Growing Places Spearheaded by Ben Simpson, Growing Places is a Kingston-based company concentrated on conceiving sustainable structures with alternative materials and straw bale-construction methods. Adapting an approach that can be traced back to farmers in the Sand Halls of Nebraska during the early 19th century, Simpson's straw bale structures offer an exceptionally environmentally friendly addition to green design tactics. Using climate-specific designs, blueprints, stamped plans, and permit services, Growing Places offers construction services as well as community workshops in foundation systems, straw bale-building design, passive solar design, natural plaster finishes, and mechanical systems consultations. Moreover, the firm provides practical advice for all phases of construction, as well as hands-on teaching for general contractors on projects, and can coordinate all aspects of building design and construction.

Threshold Builders 

Dedicated to delivering smart design for the Hudson Valley's Ulster, Dutchess, Greene, and Columbia counties, Threshold Builders combines craftsmanship and technical acumen to create highly energy-efficient residential and commercial environments. The Kingston-based design-build firm is comprised of carpenters, project managers, and designers that are adept in the age-old and popular philosophies behind energy-efficient design. Threshold Builders' services include predesigned and semicustom passive houses and net-zero dwellings, which use 90 percent less heating and cooling energy than a standard to-code home. The company takes a systems-based approach to construction with optimized building components that include a panelized wood wall system that provides an insulated and airtight wall envelope, frost-protected shallow foundations that allow for adequate air sealing, as well as cellulose-insulated, vented roof systems to provide a solid sheathing air-tight barrier.
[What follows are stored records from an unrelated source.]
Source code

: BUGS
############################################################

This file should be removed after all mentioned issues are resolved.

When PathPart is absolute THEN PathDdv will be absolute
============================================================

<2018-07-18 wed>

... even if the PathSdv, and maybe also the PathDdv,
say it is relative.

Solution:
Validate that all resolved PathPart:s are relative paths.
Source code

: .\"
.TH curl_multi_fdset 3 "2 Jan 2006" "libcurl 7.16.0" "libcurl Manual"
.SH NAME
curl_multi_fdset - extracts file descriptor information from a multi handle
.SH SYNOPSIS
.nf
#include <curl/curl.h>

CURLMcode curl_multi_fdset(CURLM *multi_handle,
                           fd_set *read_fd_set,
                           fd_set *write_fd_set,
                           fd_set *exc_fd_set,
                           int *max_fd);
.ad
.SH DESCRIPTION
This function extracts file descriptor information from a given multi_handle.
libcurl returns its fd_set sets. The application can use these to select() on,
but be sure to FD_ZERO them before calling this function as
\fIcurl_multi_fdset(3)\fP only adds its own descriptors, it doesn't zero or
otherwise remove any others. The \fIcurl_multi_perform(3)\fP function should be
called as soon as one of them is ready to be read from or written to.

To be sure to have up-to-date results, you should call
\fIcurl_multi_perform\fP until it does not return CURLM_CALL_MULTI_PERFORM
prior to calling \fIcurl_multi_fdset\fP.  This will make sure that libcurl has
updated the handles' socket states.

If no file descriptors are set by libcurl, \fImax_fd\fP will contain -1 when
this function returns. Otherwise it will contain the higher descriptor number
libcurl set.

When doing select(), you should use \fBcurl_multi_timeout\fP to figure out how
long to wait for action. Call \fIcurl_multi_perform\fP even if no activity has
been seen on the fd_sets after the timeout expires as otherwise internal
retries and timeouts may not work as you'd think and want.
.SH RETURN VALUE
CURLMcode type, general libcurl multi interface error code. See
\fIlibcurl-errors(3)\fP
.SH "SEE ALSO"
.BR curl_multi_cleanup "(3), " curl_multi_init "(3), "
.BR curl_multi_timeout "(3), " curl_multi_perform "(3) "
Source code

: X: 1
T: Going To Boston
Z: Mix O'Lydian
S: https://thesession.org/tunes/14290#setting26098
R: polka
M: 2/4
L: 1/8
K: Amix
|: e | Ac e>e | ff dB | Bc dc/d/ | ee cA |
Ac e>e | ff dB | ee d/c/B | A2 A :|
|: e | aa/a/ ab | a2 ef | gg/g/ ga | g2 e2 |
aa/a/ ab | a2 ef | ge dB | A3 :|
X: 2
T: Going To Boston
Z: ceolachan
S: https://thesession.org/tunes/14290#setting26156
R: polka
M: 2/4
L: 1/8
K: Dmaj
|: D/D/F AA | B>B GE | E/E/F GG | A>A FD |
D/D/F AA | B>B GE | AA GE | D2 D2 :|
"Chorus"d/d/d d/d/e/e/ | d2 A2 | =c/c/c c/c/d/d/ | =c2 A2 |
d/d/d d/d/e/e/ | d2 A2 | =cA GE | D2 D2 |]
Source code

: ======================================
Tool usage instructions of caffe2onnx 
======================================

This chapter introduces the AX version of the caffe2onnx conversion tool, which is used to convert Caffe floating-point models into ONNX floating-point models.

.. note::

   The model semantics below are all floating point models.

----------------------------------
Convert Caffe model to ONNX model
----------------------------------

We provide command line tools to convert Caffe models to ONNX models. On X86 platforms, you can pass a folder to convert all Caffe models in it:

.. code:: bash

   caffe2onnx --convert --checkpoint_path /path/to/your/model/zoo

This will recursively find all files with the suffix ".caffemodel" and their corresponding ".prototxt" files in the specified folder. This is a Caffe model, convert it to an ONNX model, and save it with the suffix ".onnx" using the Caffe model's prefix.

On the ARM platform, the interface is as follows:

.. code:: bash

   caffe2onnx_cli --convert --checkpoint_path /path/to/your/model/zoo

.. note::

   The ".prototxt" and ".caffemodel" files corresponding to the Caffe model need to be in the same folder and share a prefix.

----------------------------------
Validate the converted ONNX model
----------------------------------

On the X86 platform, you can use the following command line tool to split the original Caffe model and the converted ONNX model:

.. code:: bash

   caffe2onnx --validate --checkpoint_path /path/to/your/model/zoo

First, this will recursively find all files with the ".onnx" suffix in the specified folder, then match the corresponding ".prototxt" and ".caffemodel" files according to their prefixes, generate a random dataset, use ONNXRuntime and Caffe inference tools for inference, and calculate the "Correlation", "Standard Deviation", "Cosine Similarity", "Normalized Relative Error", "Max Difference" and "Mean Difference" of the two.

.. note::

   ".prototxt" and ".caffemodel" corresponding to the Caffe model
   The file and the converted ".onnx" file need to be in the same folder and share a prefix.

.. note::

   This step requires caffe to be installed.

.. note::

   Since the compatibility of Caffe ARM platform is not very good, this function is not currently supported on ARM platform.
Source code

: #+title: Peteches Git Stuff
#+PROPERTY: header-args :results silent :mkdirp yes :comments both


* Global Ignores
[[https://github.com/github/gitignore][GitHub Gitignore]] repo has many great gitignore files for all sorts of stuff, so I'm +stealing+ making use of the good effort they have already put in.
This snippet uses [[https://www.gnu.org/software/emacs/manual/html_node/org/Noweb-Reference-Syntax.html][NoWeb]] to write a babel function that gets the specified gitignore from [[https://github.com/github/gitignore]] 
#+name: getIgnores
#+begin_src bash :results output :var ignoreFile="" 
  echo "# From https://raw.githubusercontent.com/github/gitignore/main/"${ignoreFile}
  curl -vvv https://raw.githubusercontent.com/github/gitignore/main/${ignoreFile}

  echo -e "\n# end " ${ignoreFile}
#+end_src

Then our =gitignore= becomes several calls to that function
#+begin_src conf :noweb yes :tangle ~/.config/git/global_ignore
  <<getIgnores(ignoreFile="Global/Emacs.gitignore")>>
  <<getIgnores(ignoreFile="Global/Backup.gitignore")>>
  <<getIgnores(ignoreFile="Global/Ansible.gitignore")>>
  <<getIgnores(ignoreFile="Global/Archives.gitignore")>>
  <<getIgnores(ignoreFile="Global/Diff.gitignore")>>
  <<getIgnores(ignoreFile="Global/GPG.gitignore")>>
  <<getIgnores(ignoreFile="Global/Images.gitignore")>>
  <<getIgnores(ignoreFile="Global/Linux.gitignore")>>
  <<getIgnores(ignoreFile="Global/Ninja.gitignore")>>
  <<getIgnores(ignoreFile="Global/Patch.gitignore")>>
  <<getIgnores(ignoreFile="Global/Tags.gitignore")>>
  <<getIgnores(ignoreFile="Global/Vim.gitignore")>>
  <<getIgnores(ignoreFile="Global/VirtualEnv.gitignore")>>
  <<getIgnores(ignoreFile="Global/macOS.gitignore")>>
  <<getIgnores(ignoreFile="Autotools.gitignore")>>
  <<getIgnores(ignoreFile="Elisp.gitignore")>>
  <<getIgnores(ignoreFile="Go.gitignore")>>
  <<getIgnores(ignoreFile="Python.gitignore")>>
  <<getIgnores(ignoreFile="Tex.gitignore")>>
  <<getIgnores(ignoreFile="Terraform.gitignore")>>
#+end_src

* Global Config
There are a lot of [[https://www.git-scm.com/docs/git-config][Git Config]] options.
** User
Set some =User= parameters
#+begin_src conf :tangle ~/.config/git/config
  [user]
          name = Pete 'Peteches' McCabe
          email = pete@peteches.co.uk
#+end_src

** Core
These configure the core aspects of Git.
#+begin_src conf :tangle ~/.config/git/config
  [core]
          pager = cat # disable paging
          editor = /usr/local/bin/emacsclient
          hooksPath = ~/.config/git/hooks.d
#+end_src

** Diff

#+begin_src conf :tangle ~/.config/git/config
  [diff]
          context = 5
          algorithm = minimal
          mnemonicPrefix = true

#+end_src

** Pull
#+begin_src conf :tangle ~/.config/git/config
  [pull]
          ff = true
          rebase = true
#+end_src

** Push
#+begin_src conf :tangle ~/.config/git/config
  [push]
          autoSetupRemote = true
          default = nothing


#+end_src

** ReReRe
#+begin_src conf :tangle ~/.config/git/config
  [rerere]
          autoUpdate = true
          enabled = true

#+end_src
The Dhow team of Kenyan carpenters, Baya, Moses, and Iddi. - PHOTO: MOSES DUMA
  • Photo: Moses Duma
  • The Dhow team of Kenyan carpenters, Baya, Moses, and Iddi.

Dhow Art

Dhow Art produces intricately crafted fine furniture out of salvaged dhow ships from East Africa. Before relocating to Woodstock, Swedish designer and artist Lumman Kyhle spent 25 years living and working in Kenya, where she found herself intrinsically drawn the beauty of the weather-beaten wood reclaimed from these centuries-old former sailing vessels. Kyhle and her team of local artisans and skilled carpenters search for and salvage old shipwrecks found along the East African Coast before transforming them into a line of bespoke interior furnishings. Adorned by the distinctive traces of a time, each exquisite piece is made by hand without the use of any machinery, while every facet of the salvaged materials is put to use in the construction process. Currently on display and available for purchase in Kyhle's Woodstock location, Dhow Art's diverse designs celebrate the journey and transformation of its unmatched material while reflecting the joy that Kyhle and her team find in the transformation process.

Samuel Moyer Furniture

Shepherded by designer Samuel Moyer, this Hudson Valley collective of artists and makers offers custom-made furniture and artful objects that are produced individually and in small run productions with traditionally derived sustainable and ethical practices in mind. Samuel Moyer Furniture was founded in 2003 and boasts a bicoastal roster of clients that sweep across the country from Los Angeles to New York City, while covering a healthy handful of locations in between. 

A salvaged elm root and copper table by Samuel Moyer, with a polyx oil rubbed finish and metalwork by Richard Vasta. - PHOTO: SAMUEL MOYER
  • Photo: Samuel Moyer
  • A salvaged elm root and copper table by Samuel Moyer, with a polyx oil rubbed finish and metalwork by Richard Vasta.
Moyer's ethos and oeuvre revolve around the reuse of material—he is motivated by the pastoral splendor that surrounds in the Hudson Valley, often finding value in the untold stories seeped into the age and character of a piece of salvaged wood.